**DESCRIPTION OF THE TASK**
Write out everything from the line that contains "## Considerações Finais" down through the end of the entries, keeping each line exactly the same.

PROVIDED MATERIAL START

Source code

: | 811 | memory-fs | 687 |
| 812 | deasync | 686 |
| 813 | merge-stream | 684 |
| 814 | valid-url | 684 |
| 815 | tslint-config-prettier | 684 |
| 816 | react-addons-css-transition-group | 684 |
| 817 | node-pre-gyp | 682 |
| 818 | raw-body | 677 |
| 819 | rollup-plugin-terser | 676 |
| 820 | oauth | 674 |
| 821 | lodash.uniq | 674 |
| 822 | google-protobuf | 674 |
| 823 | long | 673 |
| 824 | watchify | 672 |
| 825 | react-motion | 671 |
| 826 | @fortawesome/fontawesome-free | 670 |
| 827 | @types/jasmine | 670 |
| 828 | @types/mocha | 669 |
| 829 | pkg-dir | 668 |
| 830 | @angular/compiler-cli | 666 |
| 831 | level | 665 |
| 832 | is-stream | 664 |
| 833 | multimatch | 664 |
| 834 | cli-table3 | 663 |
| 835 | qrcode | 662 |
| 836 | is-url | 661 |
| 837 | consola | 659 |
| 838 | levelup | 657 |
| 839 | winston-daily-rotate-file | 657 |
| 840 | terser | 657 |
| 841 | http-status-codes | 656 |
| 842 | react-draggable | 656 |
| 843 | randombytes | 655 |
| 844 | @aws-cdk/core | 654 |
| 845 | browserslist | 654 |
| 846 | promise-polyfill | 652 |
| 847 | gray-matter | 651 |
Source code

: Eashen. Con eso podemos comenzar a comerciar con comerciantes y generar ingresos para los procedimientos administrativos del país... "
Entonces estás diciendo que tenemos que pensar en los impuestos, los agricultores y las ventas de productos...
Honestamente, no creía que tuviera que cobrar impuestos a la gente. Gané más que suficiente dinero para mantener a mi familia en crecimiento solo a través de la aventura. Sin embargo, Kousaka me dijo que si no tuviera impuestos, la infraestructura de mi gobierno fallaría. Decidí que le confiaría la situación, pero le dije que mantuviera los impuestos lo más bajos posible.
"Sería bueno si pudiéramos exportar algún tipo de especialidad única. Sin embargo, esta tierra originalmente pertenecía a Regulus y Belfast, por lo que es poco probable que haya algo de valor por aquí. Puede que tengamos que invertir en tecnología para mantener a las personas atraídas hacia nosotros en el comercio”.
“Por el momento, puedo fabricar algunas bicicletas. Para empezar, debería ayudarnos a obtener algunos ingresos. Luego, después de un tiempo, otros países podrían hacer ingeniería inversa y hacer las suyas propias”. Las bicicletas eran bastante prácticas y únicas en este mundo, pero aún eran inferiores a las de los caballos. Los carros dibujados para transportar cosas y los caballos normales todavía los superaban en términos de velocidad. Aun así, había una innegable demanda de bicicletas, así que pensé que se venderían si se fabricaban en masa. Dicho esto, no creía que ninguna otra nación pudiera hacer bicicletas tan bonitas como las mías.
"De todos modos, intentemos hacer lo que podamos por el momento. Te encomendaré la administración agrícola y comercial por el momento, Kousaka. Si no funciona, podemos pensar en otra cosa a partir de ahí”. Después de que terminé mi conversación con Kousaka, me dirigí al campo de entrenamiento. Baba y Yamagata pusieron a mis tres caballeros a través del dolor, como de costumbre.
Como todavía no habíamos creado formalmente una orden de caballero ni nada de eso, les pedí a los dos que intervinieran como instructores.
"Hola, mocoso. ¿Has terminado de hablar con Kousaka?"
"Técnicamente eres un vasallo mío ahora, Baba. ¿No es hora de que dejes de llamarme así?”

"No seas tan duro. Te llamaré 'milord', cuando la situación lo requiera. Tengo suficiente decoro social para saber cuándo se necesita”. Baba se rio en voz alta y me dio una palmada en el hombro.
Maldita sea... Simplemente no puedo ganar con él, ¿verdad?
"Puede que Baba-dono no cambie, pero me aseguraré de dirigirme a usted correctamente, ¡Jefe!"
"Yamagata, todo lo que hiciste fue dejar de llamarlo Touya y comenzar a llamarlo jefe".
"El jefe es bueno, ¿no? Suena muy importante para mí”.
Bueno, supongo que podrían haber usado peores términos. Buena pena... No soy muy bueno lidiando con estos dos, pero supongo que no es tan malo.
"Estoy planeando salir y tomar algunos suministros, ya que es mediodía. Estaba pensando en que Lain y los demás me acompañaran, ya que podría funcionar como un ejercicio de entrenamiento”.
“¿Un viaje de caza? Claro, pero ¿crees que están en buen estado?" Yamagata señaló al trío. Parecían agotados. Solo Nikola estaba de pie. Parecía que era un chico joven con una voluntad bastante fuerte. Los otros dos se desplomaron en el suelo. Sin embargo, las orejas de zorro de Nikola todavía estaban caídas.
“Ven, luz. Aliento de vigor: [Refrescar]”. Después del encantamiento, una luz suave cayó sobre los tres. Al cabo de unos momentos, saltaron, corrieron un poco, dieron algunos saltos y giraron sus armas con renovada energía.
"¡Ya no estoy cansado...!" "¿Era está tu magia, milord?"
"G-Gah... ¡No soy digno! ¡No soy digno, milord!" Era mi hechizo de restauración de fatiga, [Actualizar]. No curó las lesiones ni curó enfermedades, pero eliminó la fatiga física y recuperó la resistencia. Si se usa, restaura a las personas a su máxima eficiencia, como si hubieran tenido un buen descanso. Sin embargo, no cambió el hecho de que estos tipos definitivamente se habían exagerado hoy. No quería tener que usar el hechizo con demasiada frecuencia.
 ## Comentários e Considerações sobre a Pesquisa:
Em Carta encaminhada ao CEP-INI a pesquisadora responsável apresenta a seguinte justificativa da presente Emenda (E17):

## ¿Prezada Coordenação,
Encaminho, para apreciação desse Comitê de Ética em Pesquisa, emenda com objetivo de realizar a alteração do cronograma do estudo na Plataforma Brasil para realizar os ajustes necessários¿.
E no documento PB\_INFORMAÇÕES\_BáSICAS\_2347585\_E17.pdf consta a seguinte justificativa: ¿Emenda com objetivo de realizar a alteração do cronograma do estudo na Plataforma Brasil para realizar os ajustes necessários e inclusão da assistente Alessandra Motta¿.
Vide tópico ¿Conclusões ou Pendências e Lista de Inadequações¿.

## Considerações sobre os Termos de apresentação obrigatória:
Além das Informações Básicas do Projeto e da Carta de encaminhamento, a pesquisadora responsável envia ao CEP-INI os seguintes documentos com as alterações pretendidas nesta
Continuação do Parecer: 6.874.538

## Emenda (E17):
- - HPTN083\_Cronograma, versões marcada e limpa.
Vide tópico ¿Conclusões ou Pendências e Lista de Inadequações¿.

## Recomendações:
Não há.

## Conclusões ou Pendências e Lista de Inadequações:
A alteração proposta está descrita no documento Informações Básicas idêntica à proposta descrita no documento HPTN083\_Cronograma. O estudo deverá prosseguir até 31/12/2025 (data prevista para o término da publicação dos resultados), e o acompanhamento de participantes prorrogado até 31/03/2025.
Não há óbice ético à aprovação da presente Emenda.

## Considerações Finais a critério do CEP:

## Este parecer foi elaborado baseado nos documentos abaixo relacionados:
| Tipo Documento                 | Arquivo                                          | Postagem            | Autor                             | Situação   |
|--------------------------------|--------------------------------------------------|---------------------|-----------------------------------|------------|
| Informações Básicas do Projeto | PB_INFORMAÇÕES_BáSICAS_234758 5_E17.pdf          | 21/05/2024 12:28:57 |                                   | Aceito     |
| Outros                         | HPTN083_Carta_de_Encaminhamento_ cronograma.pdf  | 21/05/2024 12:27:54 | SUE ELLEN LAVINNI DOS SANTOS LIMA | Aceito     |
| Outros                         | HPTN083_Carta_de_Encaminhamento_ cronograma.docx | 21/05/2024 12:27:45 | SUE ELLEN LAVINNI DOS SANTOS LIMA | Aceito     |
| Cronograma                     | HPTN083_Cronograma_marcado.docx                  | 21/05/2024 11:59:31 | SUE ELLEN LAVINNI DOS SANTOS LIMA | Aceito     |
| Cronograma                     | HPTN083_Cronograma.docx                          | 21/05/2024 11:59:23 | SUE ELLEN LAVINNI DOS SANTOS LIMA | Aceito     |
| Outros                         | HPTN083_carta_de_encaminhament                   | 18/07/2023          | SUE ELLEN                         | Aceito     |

PROVIDED MATERIAL END

**ANSWER**
## Considerações Finais a critério do CEP:

## Este parecer foi elaborado baseado nos documentos abaixo relacionados:
| Tipo Documento                 | Arquivo                                          | Postagem            | Autor                             | Situação   |
|--------------------------------|--------------------------------------------------|---------------------|-----------------------------------|------------|
| Informações Básicas do Projeto | PB_INFORMAÇÕES_BáSICAS_234758 5_E17.pdf          | 21/05/2024 12:28:57 |                                   | Aceito     |
| Outros                         | HPTN083_Carta_de_Encaminhamento_ cronograma.pdf  | 21/05/2024 12:27:54 | SUE ELLEN LAVINNI DOS SANTOS LIMA | Aceito     |
| Outros                         | HPTN083_Carta_de_Encaminhamento_ cronograma.docx | 21/05/2024 12:27:45 | SUE ELLEN LAVINNI DOS SANTOS LIMA | Aceito     |
| Cronograma                     | HPTN083_Cronograma_marcado.docx                  | 21/05/2024 11:59:31 | SUE ELLEN LAVINNI DOS SANTOS LIMA | Aceito     |
| Cronograma                     | HPTN083_Cronograma.docx                          | 21/05/2024 11:59:23 | SUE ELLEN LAVINNI DOS SANTOS LIMA | Aceito     |
| Outros                         | HPTN083_carta_de_encaminhament                   | 18/07/2023          | SUE ELLEN                         | Aceito     |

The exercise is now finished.